- _Task instructions_
Each record that follows should be repeated exactly, minus any images.

Collection entries:
----
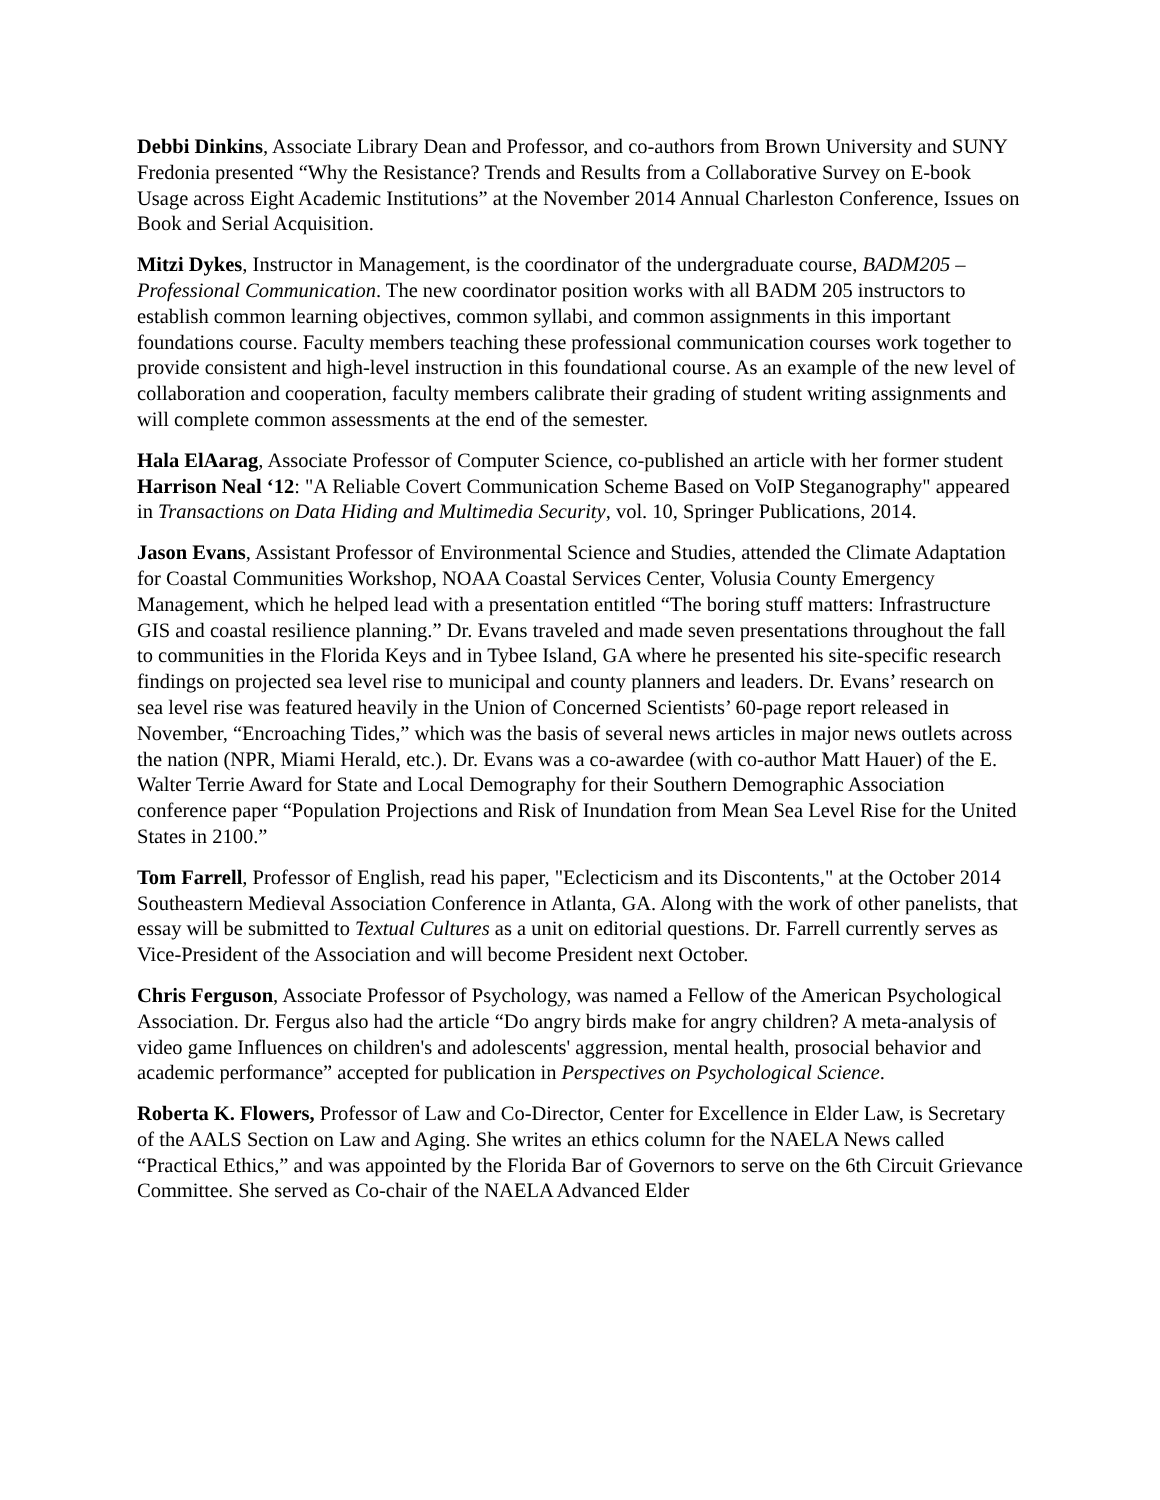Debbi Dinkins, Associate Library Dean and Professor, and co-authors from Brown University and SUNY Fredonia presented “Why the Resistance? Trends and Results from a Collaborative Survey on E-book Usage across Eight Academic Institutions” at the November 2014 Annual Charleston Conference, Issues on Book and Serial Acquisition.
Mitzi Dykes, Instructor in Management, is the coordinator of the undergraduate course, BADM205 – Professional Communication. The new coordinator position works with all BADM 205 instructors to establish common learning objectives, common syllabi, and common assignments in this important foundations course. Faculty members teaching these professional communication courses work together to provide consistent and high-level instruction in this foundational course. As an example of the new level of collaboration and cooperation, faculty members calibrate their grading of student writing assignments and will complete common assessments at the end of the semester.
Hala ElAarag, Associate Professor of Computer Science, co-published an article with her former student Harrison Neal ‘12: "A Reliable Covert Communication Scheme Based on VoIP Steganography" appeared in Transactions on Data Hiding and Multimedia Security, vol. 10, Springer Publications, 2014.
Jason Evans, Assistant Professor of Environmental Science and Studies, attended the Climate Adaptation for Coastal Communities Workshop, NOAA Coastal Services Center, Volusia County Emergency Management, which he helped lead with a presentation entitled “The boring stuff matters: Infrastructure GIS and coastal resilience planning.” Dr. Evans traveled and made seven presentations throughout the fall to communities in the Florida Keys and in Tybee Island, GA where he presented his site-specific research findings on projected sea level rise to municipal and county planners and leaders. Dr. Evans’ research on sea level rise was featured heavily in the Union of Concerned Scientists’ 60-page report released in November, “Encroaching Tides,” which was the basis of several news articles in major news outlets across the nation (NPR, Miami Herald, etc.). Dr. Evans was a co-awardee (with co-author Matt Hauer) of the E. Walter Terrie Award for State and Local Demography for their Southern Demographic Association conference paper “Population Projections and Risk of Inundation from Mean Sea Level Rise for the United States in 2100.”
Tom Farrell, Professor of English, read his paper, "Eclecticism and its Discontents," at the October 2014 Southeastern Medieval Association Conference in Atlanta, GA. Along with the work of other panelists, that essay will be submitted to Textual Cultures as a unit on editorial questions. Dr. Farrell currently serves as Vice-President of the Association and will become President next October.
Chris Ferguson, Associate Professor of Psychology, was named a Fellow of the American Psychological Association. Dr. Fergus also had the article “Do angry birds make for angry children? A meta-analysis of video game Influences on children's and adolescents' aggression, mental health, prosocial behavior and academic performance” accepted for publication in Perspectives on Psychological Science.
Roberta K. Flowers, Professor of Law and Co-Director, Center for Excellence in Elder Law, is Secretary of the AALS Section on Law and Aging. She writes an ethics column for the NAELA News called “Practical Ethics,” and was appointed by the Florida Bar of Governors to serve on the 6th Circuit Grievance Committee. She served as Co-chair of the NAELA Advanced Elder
----
- _Answer for the task_
Debbi Dinkins, Associate Library Dean and Professor, and co-authors from Brown University and SUNY Fredonia presented “Why the Resistance? Trends and Results from a Collaborative Survey on E-book Usage across Eight Academic Institutions” at the November 2014 Annual Charleston Conference, Issues on Book and Serial Acquisition.
Mitzi Dykes, Instructor in Management, is the coordinator of the undergraduate course, BADM205 – Professional Communication. The new coordinator position works with all BADM 205 instructors to establish common learning objectives, common syllabi, and common assignments in this important foundations course. Faculty members teaching these professional communication courses work together to provide consistent and high-level instruction in this foundational course. As an example of the new level of collaboration and cooperation, faculty members calibrate their grading of student writing assignments and will complete common assessments at the end of the semester.
Hala ElAarag, Associate Professor of Computer Science, co-published an article with her former student Harrison Neal ‘12: "A Reliable Covert Communication Scheme Based on VoIP Steganography" appeared in Transactions on Data Hiding and Multimedia Security, vol. 10, Springer Publications, 2014.
Jason Evans, Assistant Professor of Environmental Science and Studies, attended the Climate Adaptation for Coastal Communities Workshop, NOAA Coastal Services Center, Volusia County Emergency Management, which he helped lead with a presentation entitled “The boring stuff matters: Infrastructure GIS and coastal resilience planning.” Dr. Evans traveled and made seven presentations throughout the fall to communities in the Florida Keys and in Tybee Island, GA where he presented his site-specific research findings on projected sea level rise to municipal and county planners and leaders. Dr. Evans’ research on sea level rise was featured heavily in the Union of Concerned Scientists’ 60-page report released in November, “Encroaching Tides,” which was the basis of several news articles in major news outlets across the nation (NPR, Miami Herald, etc.). Dr. Evans was a co-awardee (with co-author Matt Hauer) of the E. Walter Terrie Award for State and Local Demography for their Southern Demographic Association conference paper “Population Projections and Risk of Inundation from Mean Sea Level Rise for the United States in 2100.”
Tom Farrell, Professor of English, read his paper, "Eclecticism and its Discontents," at the October 2014 Southeastern Medieval Association Conference in Atlanta, GA. Along with the work of other panelists, that essay will be submitted to Textual Cultures as a unit on editorial questions. Dr. Farrell currently serves as Vice-President of the Association and will become President next October.
Chris Ferguson, Associate Professor of Psychology, was named a Fellow of the American Psychological Association. Dr. Fergus also had the article “Do angry birds make for angry children? A meta-analysis of video game Influences on children's and adolescents' aggression, mental health, prosocial behavior and academic performance” accepted for publication in Perspectives on Psychological Science.
Roberta K. Flowers, Professor of Law and Co-Director, Center for Excellence in Elder Law, is Secretary of the AALS Section on Law and Aging. She writes an ethics column for the NAELA News called “Practical Ethics,” and was appointed by the Florida Bar of Governors to serve on the 6th Circuit Grievance Committee. She served as Co-chair of the NAELA Advanced Elder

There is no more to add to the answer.